──────── Exercise data
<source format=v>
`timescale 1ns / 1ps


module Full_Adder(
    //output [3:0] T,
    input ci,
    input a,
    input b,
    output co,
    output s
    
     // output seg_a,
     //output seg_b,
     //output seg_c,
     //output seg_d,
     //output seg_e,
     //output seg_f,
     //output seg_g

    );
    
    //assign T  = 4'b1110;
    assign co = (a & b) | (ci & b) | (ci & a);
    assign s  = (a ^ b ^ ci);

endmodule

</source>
────────────────
Work to be completed: Leaving each word as it is, reproduce all the material.

Written reply:
<source format=v>
`timescale 1ns / 1ps


module Full_Adder(
    //output [3:0] T,
    input ci,
    input a,
    input b,
    output co,
    output s
    
     // output seg_a,
     //output seg_b,
     //output seg_c,
     //output seg_d,
     //output seg_e,
     //output seg_f,
     //output seg_g

    );
    
    //assign T  = 4'b1110;
    assign co = (a & b) | (ci & b) | (ci & a);
    assign s  = (a ^ b ^ ci);

endmodule

</source>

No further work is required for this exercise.